Miike Snow e pasticcini alla frutta
Se sono alla frutta non sono dolci. Punto.
Ci sono due svedesi e uno statunitense – no, non è una barzelletta – che si incontrano nel 2004 per scrivere un album per Britney Spears, prima che sbroccasse di brutto e si rasasse a zero. Insomma si incontrano, si corteggiano, si piacciono. Nonostante nessuno dei tre abbia madre ignota, decidono di unirsi sotto il nome di Miike Snow (Snow. La madre ignota. L’avete capita? Non sapete niente, oh), con due i. Quindi in teoria dovrebbe leggersi Ma-a-icsnò.
Vabbeh comunque dicevamo, si piacciono, scelgono il nome, e nel 2009 esce il loro album d’esordio, Miike Snow, appunto. Bello, bellissimo. Certo, un paio di canzoni magari potrebbero essere sottotono rispetto alle altre, ma in generale gran bell’album. Carico, folle, da 5 del mattino senza fermarsi un attimo. Tre canzoni su tutte: Animal, Sylvia, e Plastic Jungle. Se non ballate è perché vi hanno legato i polpacci ai piedi di una sedia scomodissima e siete visibilmente incazzati.
2012. Happy To You, secondo album.
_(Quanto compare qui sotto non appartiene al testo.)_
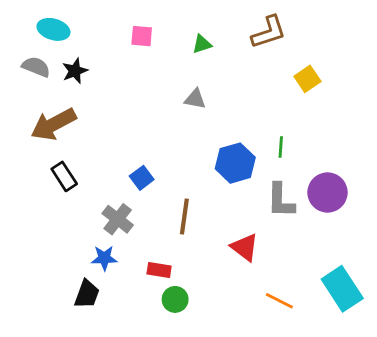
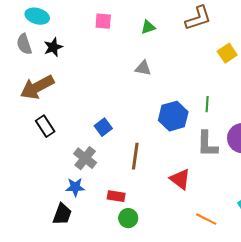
gray semicircle: (36, 67) -> (24, 44), turned -130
Continua l’indiepop dal retrogusto elettronico, questa volta qualche canzone sottotono in più rispetto al suo predecessore di tre anni più grande, ma ci sta, è normale. E va bene così.
2016. Quattro anni dopo, escono i due singoli che anticipano il loro terzo album, iii: Heart Is Full, e Genghis Khan – se non avete ascoltato l’ultimo, fatelo ora. Lo canterete fino allo sfinimento, ascoltandolo dalle ventordici alle millemila volte (e guarderete il video altrettante volte. C’è quella punta di follia che gli estimatori del trio hanno imparato ad apprezzare). A quel punto pensi “questa volta è la volta buona, con due singoli del genere, chissà come sarà l’album”. Perché i singoli, soprattutto se di un certo spessore, ti creano un’aspettativa che poche volte viene soddisfatta. E questa non è una di quelle volte.
Se i singoli citati sopra ti hanno caricato e sparato in aria, iii ti riporta a terra, deluso. Un po’ come i vassoi giganti di pasticcini che ti portano i parenti ai pranzi di famiglia – quelli terroni, eh: quando sono lì, avvolti da quella carta opaca che fa viaggiare l’immaginazione (e lo stomaco), spesso tenuta insieme da un bel fiocco, li immagini pieni di bomboloni, di pasticcini al mascarpone o al cioccolato; poi li apri e ti trovi davanti un fottio di cestini di frutta. Io odio di cestini di pastafrolla con la frutta (e non ci provate nemmeno a dire che sono “dolci”, vi prendo a badilate sui denti). E lì è tutto un “no grazie, davvero non mi va, è che ho mangiato tanto, non è il caso”. Stronzi.
Ecco, l’ultimo album dei Miike Snow è un vassoio pieno di cestini di pastafrolla alla frutta: dopo aver visto carta e fiocco, carico di aspettative, lo apri e ci rimani male. Non c’è una canzone che vada d’accordo con l’altra, come se fossero di famiglie diverse. Le restanti 9 tracce sono lontanissime dai due singoli che hanno anticipato l’album, facendocelo vedere per quello che è, potenza senza atto. È un vorrei ma non posso, alla base c’è la stessa bravura, forse qualche accenno della ricercatezza sonora dei tempi d’esordio, ma sono assenti sia evoluzioni che involuzioni – anzi, forse un’involuzione c’è. Sono in un limbo. Sono tutti e tre davanti allo specchio e stentano a riconoscersi.
Se – oltre ai singoli che hanno anticipato l’album – pochissime tracce ci ridanno la speranza (My Trigger, Over And Over), lasciandoci intravedere la scintilla miikesnowiana, e alcune ci lasciano a piedi davanti a una fermata dell’autobus con dei ragazzi che fanno breakdance su un tappeto di cartone pressato (Back Of The Car è uscita direttamente dall’hip hop anni ’90), ce n’è una che giuro non riesco a collocare in un tempo e spazio adatti: For U, un featuring con Charli XCX.
CHARLI XCX, quella che cantava boomclapnanananana (l’ho googlata, confesso, non sapevo che fosse lei il genio dietro cotanta bellezza). Ora, di grazia, un pezzo del genere, in un album degli Snow, ma come cazzo ci finisce? Se premete play vi sembra di avere davanti una vagonata di teenager che si fanno selfie e si ubriacano con un cocktail analcolico per dimenticare il loro unico amore, quello della quinta elementare.
Fate un favore a voi stessi, non scartate il vassoio. Per questa volta è meglio rimanere seduti a fissare la carta opaca e il bel fiocco rosso.